Perhaps the most important indigenous rights issue presented to the
Vatican and Pope John Paul concerned the revocation of the 1493 papal
bull Inter Caetera. This was the decree handed to Columbus on his second
voyage to the Americas. It established Christian dominion and called for
the subjugation of non-Christian peoples and seizure of their lands.
Consequently, tens of millions of indigenous peoples around the world
were exterminated in the colonial process.
The Vatican is historically very familiar with the issue. The Carib Indian
people publically rejected the "papal donation" early on. According to A.
Garcia, the Indian people who had been taken to Cartagena commented, "The
Pope must have been mad when he did so, for he was giving what was not
his." Writing in 1519, Martin Fernandez de Enciso explained in his Suma de
Geografia how the indigenous peoples of the province of "Cenu" reacted to
the reading of the requerimiento based on the papal bull:
They answered me that regarding what it said about there being only one God who governed heaven
and earth and who was lord of all, that seemed fine to them, but in so far as what it said about
the pope being lord of the universe in God's place, and that he donated the land to the king of Castilla, they said the pope must
have been drunk when he did that because he gave what was not his to give, and that the king who asked for and took the grant must
have been crazy because he asked for what belonged to others, and that he should go there to take it so they could hang his head
from a stick as they had hung other heads . . . belonging to their
enemies . . . and they said that they were lords of their land and
did not need another lord.
In the latter half of the 20th century, a modern movement calling for the
revocation of Inter Caetera arose. In 1972, a telegram was sent to the
Vatican by American Indian Movement activists during the Trail of Broken
Treaties caravan that occupied Washington, D.C. They had asked the pope to
annul the 1493 decree. In a letter to Pope John Paul in 1993, the Indigenous
Law Institute based in the United States formally requested the revocation
of Inter Caetera. And an annual papal bulls burning event commenced in
Honolulu, Hawai'i in 1997 calling international attention to the issue.
In October 2000, an indigenous peoples' delegation went to Italy pressing
for the revocation of Inter Caetera.

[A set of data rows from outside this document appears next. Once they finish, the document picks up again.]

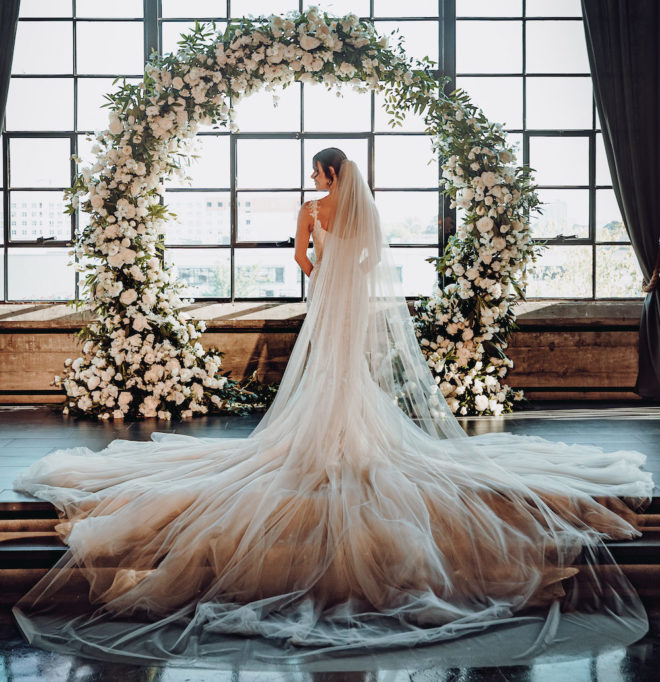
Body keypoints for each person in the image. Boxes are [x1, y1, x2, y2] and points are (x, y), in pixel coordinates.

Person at [11, 149, 654, 672]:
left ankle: (322, 444)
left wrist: (322, 264)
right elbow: (373, 260)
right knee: (354, 380)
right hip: (356, 311)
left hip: (328, 306)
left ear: (322, 175)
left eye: (317, 172)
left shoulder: (312, 208)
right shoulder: (363, 211)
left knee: (322, 379)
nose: (317, 181)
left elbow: (302, 262)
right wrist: (346, 266)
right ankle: (357, 444)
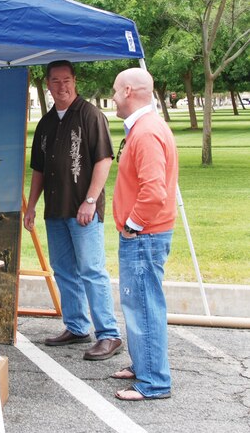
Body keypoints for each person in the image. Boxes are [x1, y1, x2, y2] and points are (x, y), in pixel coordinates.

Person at [23, 60, 122, 360]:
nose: (61, 86)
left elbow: (104, 160)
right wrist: (32, 206)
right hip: (55, 209)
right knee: (64, 270)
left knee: (92, 270)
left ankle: (109, 334)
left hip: (83, 210)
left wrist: (90, 201)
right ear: (48, 85)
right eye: (55, 81)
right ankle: (77, 327)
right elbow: (39, 169)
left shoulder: (91, 116)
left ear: (74, 81)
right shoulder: (46, 122)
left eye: (66, 80)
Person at [110, 67, 178, 401]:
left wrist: (132, 226)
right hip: (147, 234)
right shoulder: (146, 128)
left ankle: (153, 381)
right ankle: (143, 365)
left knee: (144, 306)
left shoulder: (146, 132)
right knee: (137, 302)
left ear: (127, 91)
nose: (112, 97)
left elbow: (154, 192)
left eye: (114, 91)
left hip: (144, 235)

They had a formal request for an
audience with the pope endorsed by the Bishop of Honolulu. The nine
delegates sought to take the Catholic Church up on their amends during
their Jubilee Year. In 1998, the pope had called Christianity's 2,000th
anniversary a year of mercy, seeking forgiveness, atonement and wanting
the church to enter the new millennium with a "clear conscience."
The audience was turned down. Instead, a blanket apology had been issued
earlier in the year by the Vatican for past crimes against various groups,
including indigenous peoples. Ironically, the pope's apology was to "God,"
and not to the descendants of the victims of the atrocities committed to
which the church needed to take responsibility for. "The pope failed us,"
said Eric Po'ohina, a Kanaka Maoli delegate from Hawai'i and member of
the indigenous rights' organization Kosmos Indigena. "We traveled half
way around the world in the Aloha spirit only to be given a token gesture
of welcome." Remarked Carib/Boricua Indian decendant Tony Castana,
"Although the pope could not bear to meet with us, he was a good man.
We will continue to educate the public on the meaning of this document
and advocate for its repeal."
The Vatican has yet to directly address or come to terms with the greatest
holocaust of the modern era, the American Holocaust. As vicar of Christ,
the pope failed to make amends with indigenous peoples on this most
critical of issues. He missed a "golden opportunity" to do so. The
pope's stand on a number of other important indigenous issues was also not straightforward and minimal in outcome.